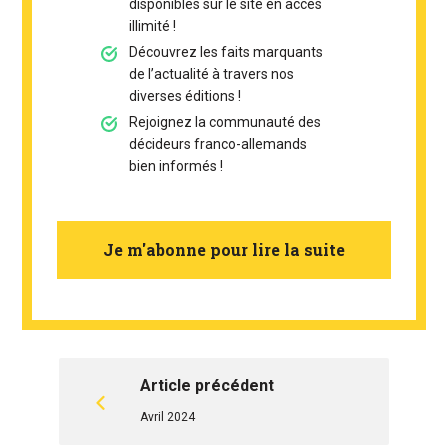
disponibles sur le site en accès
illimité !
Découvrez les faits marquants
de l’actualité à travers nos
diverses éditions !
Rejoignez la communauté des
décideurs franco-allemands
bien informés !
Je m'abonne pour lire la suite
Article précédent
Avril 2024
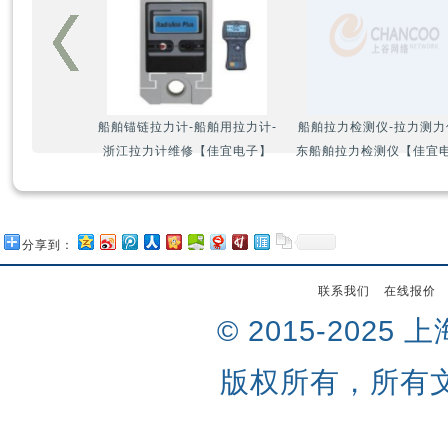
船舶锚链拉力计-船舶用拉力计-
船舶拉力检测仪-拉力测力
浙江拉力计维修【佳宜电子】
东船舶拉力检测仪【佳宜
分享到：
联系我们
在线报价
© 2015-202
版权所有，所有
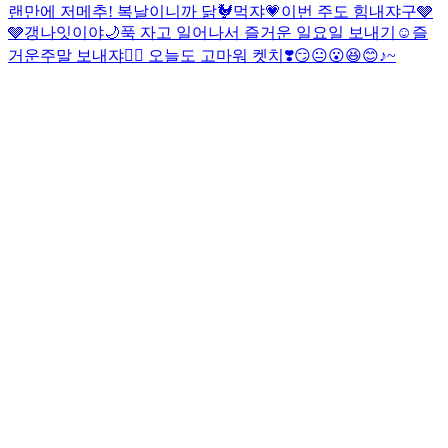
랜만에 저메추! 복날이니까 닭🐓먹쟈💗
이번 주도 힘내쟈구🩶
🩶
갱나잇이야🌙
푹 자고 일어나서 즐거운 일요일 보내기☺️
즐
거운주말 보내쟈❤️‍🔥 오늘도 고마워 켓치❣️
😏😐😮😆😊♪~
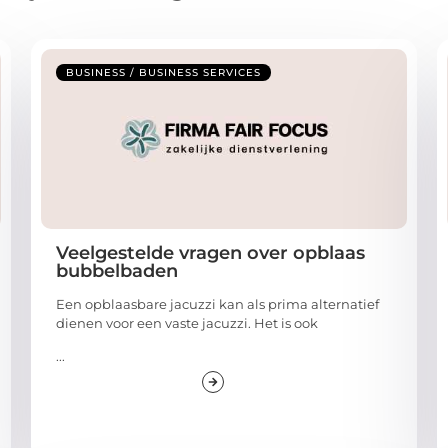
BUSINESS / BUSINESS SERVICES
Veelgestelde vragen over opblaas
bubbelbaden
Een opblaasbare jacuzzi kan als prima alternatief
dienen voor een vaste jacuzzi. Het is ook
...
------------------------
## What you should do
Write out the text read from all the records above, line for line and unchanged, leaving the pictures out of your answer.

## Solution to this task
disponibles sur le site en accès
illimité !
Découvrez les faits marquants
de l’actualité à travers nos
diverses éditions !
Rejoignez la communauté des
décideurs franco-allemands
bien informés !
Je m'abonne pour lire la suite
Article précédent
Avril 2024
船舶锚链拉力计-船舶用拉力计-
船舶拉力检测仪-拉力测力
浙江拉力计维修【佳宜电子】
东船舶拉力检测仪【佳宜
分享到：
联系我们
在线报价
© 2015-202
版权所有，所有
랜만에 저메추! 복날이니까 닭🐓먹쟈💗
이번 주도 힘내쟈구🩶
🩶
갱나잇이야🌙
푹 자고 일어나서 즐거운 일요일 보내기☺️
즐
거운주말 보내쟈❤️‍🔥 오늘도 고마워 켓치❣️
😏😐😮😆😊♪~
BUSINESS / BUSINESS SERVICES
Veelgestelde vragen over opblaas
bubbelbaden
Een opblaasbare jacuzzi kan als prima alternatief
dienen voor een vaste jacuzzi. Het is ook
...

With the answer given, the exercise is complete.